L'espoir était mince. Le 19 mars dernier, date limite de clôture pour une éventuelle offre de reprise, aucun projet n’avait été déposé auprès du tribunal de commerce de Lyon pour l’entreprise Cheynet & Fils de Saint-Just-Malmont.


(Les machines de l'entreprise Cheynet & Fils sont désormais arrêtées. Photo DR)

En juillet 2014 déjà, un nouveau plan social, prévoyant la suppression de 113 emplois, en disait long sur la situation critique de l'entreprise textile altiligérienne. Au mois de mai 2018, les représentants départementaux et du personnel de la CGT avaient alerté le préfet de la Haute-Loire sur "la situation inquiétante de l'entreprise de textile Cheynet", précisant que "la mauvaise gestion de l'entreprise et le non suivi des aides publiques" (près de deux millions d'euros) représentaient une menace pour l'emploi.
Quelques mois après, en décembre, le tribunal de commerce de Lyon plaçait l'entreprise en liquidation judiciaire. Après avoir repoussé à deux reprises son délibéré, le tribunal de commerce avait accordé en février un ultime délai, jusqu'au 19 mars 2019,  pour permettre à la société altiligérienne de trouver un repreneur. Mais à cette date-là, personne ne s'était manifesté.


(117 salariés perdent leur emploi. / Photo DR)

Faute de repreneur, le tribunal de commerce de Lyon a prononcé la cessation d'activité de l'entreprise. 177 salariés perdent ainsi leur emploi.
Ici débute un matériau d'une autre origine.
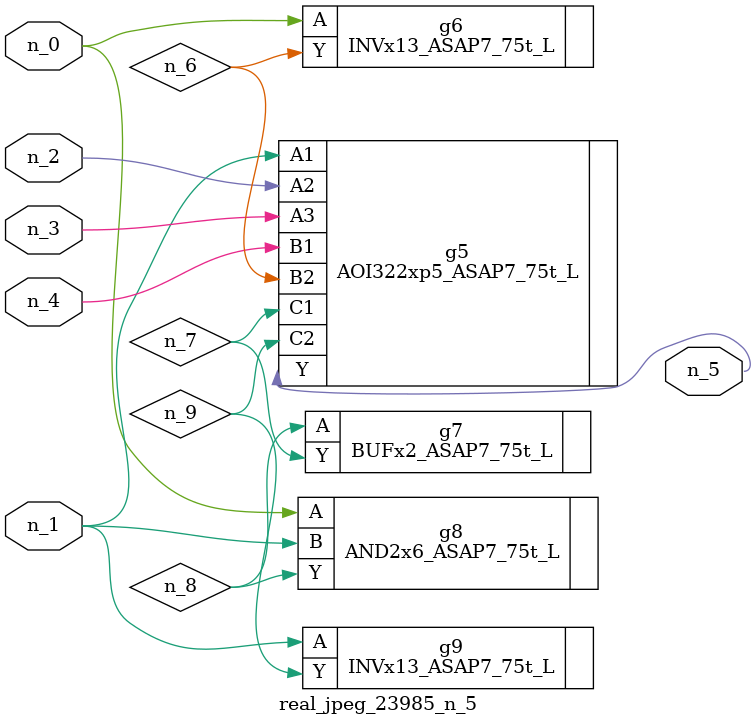
<source format=v>
module real_jpeg_23985_n_5 (n_4, n_0, n_1, n_2, n_3, n_5);

input n_4;
input n_0;
input n_1;
input n_2;
input n_3;

output n_5;

wire n_8;
wire n_6;
wire n_7;
wire n_9;

INVx13_ASAP7_75t_L g6 ( 
.A(n_0),
.Y(n_6)
);

AND2x6_ASAP7_75t_L g8 ( 
.A(n_0),
.B(n_1),
.Y(n_8)
);

AOI322xp5_ASAP7_75t_L g5 ( 
.A1(n_1),
.A2(n_2),
.A3(n_3),
.B1(n_4),
.B2(n_6),
.C1(n_7),
.C2(n_9),
.Y(n_5)
);

INVx13_ASAP7_75t_L g9 ( 
.A(n_1),
.Y(n_9)
);

BUFx2_ASAP7_75t_L g7 ( 
.A(n_8),
.Y(n_7)
);


endmodule
</source>
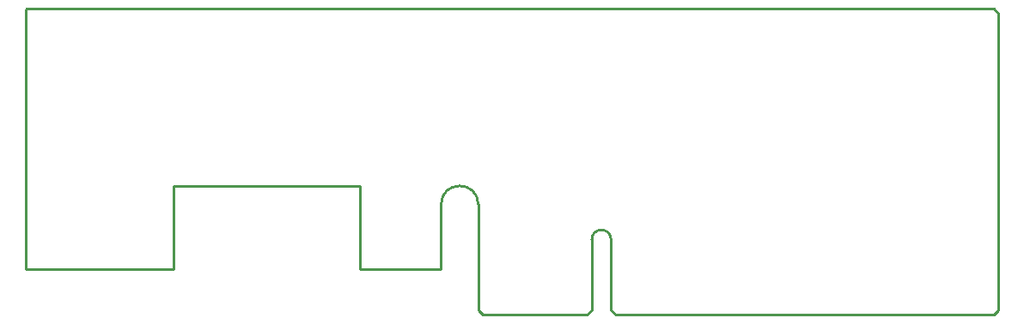
<source format=gko>
G04 Layer: BoardOutline*
G04 EasyEDA v6.4.25, 2021-10-11T08:22:16+08:00*
G04 810a2c9a40b449618898816b7f75cef1,119f753a6ce64b8d841f2ad33262ab0c,10*
G04 Gerber Generator version 0.2*
G04 Scale: 100 percent, Rotated: No, Reflected: No *
G04 Dimensions in millimeters *
G04 leading zeros omitted , absolute positions ,4 integer and 5 decimal *
%FSLAX45Y45*%
%MOMM*%

%ADD10C,0.2540*%
D10*
X9709988Y-12319965D02*
G01*
X7984972Y-12319965D01*
X7975600Y-12329337D01*
X7975600Y-14894966D01*
X9434982Y-14894966D01*
X9434982Y-14069974D01*
X11269980Y-14069974D01*
X11269980Y-14894966D01*
X12069978Y-14894966D01*
X12069978Y-14252473D01*
X11674868Y-12319965D02*
G01*
X16332200Y-12319965D01*
X11465666Y-12319965D02*
G01*
X11724744Y-12319965D01*
X13744981Y-14599970D02*
G01*
X13744981Y-15294965D01*
X13794968Y-15344978D01*
X17514976Y-15344978D01*
X17564963Y-15294965D01*
X17564963Y-14504974D01*
X13554963Y-14599970D02*
G01*
X13554963Y-15294965D01*
X13504976Y-15344978D01*
X12484963Y-15344978D01*
X12434976Y-15294965D01*
X12434976Y-14504974D01*
X9709988Y-12319965D02*
G01*
X11504978Y-12319965D01*
X16289959Y-12319965D02*
G01*
X17514976Y-12319965D01*
X17564963Y-12369977D01*
X17564963Y-14504974D01*
X12434976Y-14252473D02*
G01*
X12434976Y-14504974D01*
G75*
G01*
X12434976Y-14252473D02*
G03*
X12069978Y-14252473I-182499J0D01*
G75*
G01*
X13744981Y-14599971D02*
G03*
X13554964Y-14599971I-95008J0D01*

%LPD*%
M02*

</source>
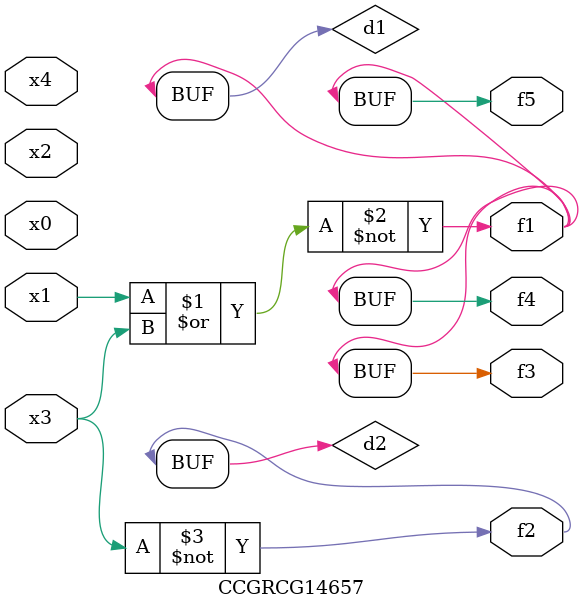
<source format=v>
module CCGRCG14657(
	input x0, x1, x2, x3, x4,
	output f1, f2, f3, f4, f5
);

	wire d1, d2;

	nor (d1, x1, x3);
	not (d2, x3);
	assign f1 = d1;
	assign f2 = d2;
	assign f3 = d1;
	assign f4 = d1;
	assign f5 = d1;
endmodule

</source>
Présent dans les locaux où les machines sont désormais arrêtées, Thomas Vacheron, délégué départemental CGT, témoigne de scènes de désarroi, de tristesse et de colère. "Les salariés sont jetés comme des Kleenex. Les élus FO-CGT avaient demandé une prime exceptionnelle de 5 000€. Ils n'ont rien. Ce sont des parachutes dorés pour les dirigeants et des cacahuètes pour les salariés", lance-t-il pointant du doigt "Monsieur Giraud (président de l'entreprise Cheynet & Fils, Ndlr) qui fait mine d'avoir la larme à l'oeil face aux médias, les pouvoirs publics dont la Communauté de communes Loire Semène, le Département, le Conseil régional Auvergne-Rhône-Alpes et l'Etat de manière générale avec Monsieur Macron qui ne protège que les riches et les puissants. Ce sont eux les responsables."